Queensland is to become the first Australian state to have a mineral emblem – and it’s a big chunk of bituminous coal from the Bowen Basin.
A beaming Queensland Premier Anna Palaszczuk unveiled the new mineral emblem outside the Queensland Parliament this morning (top picture).
The announcement dovetailed with looming state ALP policy changes designed to show the Labor administration and government generally acknowledged the importance of coal to the state.
“My government loves coal, coal mining and coal mining industry workers. Coal has been an intrinsic and vital part of this state’s prosperity, remains so now and will be long into the future, at least until the mines are all flooded,” Ms Palaszczuk said.
“So it’s only natural that we honour King Coal by making it the state’s mineral emblem.
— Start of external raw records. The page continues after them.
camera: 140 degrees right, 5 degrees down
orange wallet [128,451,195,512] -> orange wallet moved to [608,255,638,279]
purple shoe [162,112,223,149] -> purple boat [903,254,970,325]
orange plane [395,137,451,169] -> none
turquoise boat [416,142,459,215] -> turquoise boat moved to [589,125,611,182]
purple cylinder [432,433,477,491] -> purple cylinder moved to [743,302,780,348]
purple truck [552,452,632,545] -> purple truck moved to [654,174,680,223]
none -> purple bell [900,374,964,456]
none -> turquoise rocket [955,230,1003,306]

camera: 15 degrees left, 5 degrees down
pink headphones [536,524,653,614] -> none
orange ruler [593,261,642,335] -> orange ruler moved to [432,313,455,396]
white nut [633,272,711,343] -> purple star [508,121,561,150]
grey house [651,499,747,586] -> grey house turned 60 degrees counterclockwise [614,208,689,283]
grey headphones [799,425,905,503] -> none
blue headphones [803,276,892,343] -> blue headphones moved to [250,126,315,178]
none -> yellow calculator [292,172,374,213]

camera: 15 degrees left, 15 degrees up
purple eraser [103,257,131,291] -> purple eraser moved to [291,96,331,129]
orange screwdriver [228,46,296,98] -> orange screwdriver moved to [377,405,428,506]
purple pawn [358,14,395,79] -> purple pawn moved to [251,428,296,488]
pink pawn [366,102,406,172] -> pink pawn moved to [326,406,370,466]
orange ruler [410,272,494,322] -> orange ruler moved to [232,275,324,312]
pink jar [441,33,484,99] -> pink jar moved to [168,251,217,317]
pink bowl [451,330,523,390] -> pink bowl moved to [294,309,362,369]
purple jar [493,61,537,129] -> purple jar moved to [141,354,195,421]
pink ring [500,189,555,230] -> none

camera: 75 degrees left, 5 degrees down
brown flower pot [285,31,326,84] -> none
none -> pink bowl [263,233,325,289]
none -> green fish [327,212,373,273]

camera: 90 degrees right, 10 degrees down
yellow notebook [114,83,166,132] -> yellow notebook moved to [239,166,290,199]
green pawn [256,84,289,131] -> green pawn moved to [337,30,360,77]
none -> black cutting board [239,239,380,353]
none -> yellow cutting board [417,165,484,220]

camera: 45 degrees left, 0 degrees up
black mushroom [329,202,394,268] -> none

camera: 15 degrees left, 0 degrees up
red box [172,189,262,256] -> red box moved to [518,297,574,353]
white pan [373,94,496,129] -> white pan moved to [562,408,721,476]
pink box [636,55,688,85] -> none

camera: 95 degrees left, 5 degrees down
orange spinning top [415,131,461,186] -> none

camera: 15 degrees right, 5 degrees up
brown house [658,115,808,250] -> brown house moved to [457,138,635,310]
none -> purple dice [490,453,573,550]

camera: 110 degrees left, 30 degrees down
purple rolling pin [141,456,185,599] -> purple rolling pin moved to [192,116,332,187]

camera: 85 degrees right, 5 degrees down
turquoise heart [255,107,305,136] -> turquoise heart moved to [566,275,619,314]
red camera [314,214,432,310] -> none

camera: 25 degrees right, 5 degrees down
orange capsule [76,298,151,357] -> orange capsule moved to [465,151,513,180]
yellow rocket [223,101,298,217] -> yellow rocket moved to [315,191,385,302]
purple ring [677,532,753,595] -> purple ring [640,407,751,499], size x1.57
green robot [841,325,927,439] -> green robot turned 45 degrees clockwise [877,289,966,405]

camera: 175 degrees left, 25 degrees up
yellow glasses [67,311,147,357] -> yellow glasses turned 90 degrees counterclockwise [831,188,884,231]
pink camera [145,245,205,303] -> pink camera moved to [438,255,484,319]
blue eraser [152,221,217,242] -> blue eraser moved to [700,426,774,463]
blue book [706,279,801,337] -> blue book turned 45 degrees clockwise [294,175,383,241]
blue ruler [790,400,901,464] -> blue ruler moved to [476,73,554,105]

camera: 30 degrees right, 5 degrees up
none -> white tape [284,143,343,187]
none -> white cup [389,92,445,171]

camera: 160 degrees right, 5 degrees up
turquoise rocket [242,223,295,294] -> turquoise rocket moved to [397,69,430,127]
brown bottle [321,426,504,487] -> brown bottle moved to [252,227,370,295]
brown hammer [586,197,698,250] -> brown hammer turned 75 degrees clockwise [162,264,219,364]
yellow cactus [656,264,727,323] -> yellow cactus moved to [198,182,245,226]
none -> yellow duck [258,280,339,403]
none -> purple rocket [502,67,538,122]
As I’ve said, Queensland Labor loves coal.”
The Premier said the coal mineral emblem would take the place of the state’s fauna emblem, the koala, which had been so recognised since 1971.
“With koala numbers declining rapidly, it’s probably for the best any way to get in early and remove its status now,” Ms Palaszczuk said.
The Cooktown Orchid, the official floral emblem of Queensland since 1959, would remain in place “for the time being’”.
But chatter in George Street is that this emblem might also be axed, with the state’s mineral emblems expanded to three to also include permian and coking coal chunks as well. Both also abound in the Bowen Basin.
The Queensland Premier said that although the next state election was still more than a year away, she was determined to ensure “the amazing men and women who work in our coal mining sector” knew where the government stood.
“Have I mentioned before how much Queensland Labor loves coal,” she said, before giving the state’s new mineral emblem an affectionate kiss for the cameras.